Lab-grown meat using cell growth has been the center of controversy for a long time. While the sales of plant-based meat have skyrocketed over the past few years, many vegan consumers are wary of such lab-engineered products that are increasingly synthetic.
It’s basically pioneering the technology to produce cultured meat without genetic interference or using animal blood products or fetal bovine serum (FBV). Their goal is to use this technology at scale for mass production.
The startup is still in its infancy seeking funding from investors. Let’s hope they get the backing they need to make this a reality. This could really change the plant-based meat industry.
Vegan ice cream has seen immense growth in the last decade. From a few pints tucked in the corner to whole sections dedicated to these yummy desserts, plant-based ice cream is the ‘it’ thing now.
Eclipse is one of the many startups in this space, producing ice cream from ingredients such as cassava, oats, potato, and corn. The result is a product that’s much similar to dairy-based ice cream in both texture and flavor.
However, the journey for this particular startup wasn’t so easy. Just as they launched back in late 2019, the world was embroiled in a pandemic (still is).
The company is the brainchild of Aylon Steinhart and Thomas Bowman, both with considerable experience in food innovation and entrepreneurship. Based in Berkeley, California, their ice creams are now available widely on the West Coast, East Coast, Mid-West, and Texas in the South.
On average, an American consumer eats 23 pounds of ice cream in a year. There’s massive potential in the vegan ice cream and dessert space.
OffLimits has a similar story to Eclipse as it, too, got its start during the Covid-19 pandemic. Fewer vegan startups are focusing on breakfast, which is why OffLimits really stands out. They are making fun cereals healthier.
Founded by Emily Elyse Miller in the Science Inc. Startup Studio, the company produces cereals made with whole ingredients.
The cereals are sweetened with organic cane sugar, and they aren’t overly sweet like most cereal choices in the market. So, the sugar content is less in comparison, making it a healthier alternative to some of the common cereals we eat ourselves and give to our kids.
It’s interesting that the founder of this startup actually has her roots in fashion, attending the Fashion Institute of Technology in New York. However, her passion for design transformed into a passion for creating healthier food.
OffLimits has two cereal flavors in the market right now: Dash and Zombie. Dash is coffee-flavored and basically tastes like a cold brew. Zombie has a flavor similar to vanilla.
Nova Meat is a Spanish alternate meat startup using 3d printing to print/make very real-looking steaks and other meat products.

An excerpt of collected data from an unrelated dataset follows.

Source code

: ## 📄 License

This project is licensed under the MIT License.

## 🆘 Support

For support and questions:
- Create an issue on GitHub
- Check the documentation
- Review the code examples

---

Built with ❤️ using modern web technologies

How cool is that?
They have produced many prototypes to date, including cell-based meat. The company is using purely plant-based ingredients as well as lab-grown animal cells for the scaffolding.
This concept is unlike anything we’ve seen before. It’s been featured in many mainstream media, including Bloomberg and the Guardian.
Their products Steak 2.0 and Pork 2.0 are making waves in the meatless industry, but still, there’s more to be seen.
Much like Heuros, this new technology could make the production of plant-based meat even easier.
What are the best vegan startups of 2021? From 3d printed meat to healthier ice cream, you pick what’s the most innovative and shows potential. Yes, many startups fail too, but these five include some that are already moving into the next phase. Others are not quite there yet.
With demand for healthier foods growing globally, new startups are popping up to reveal innovative products and technologies. It would be interesting to see how food changes in the next decade or so.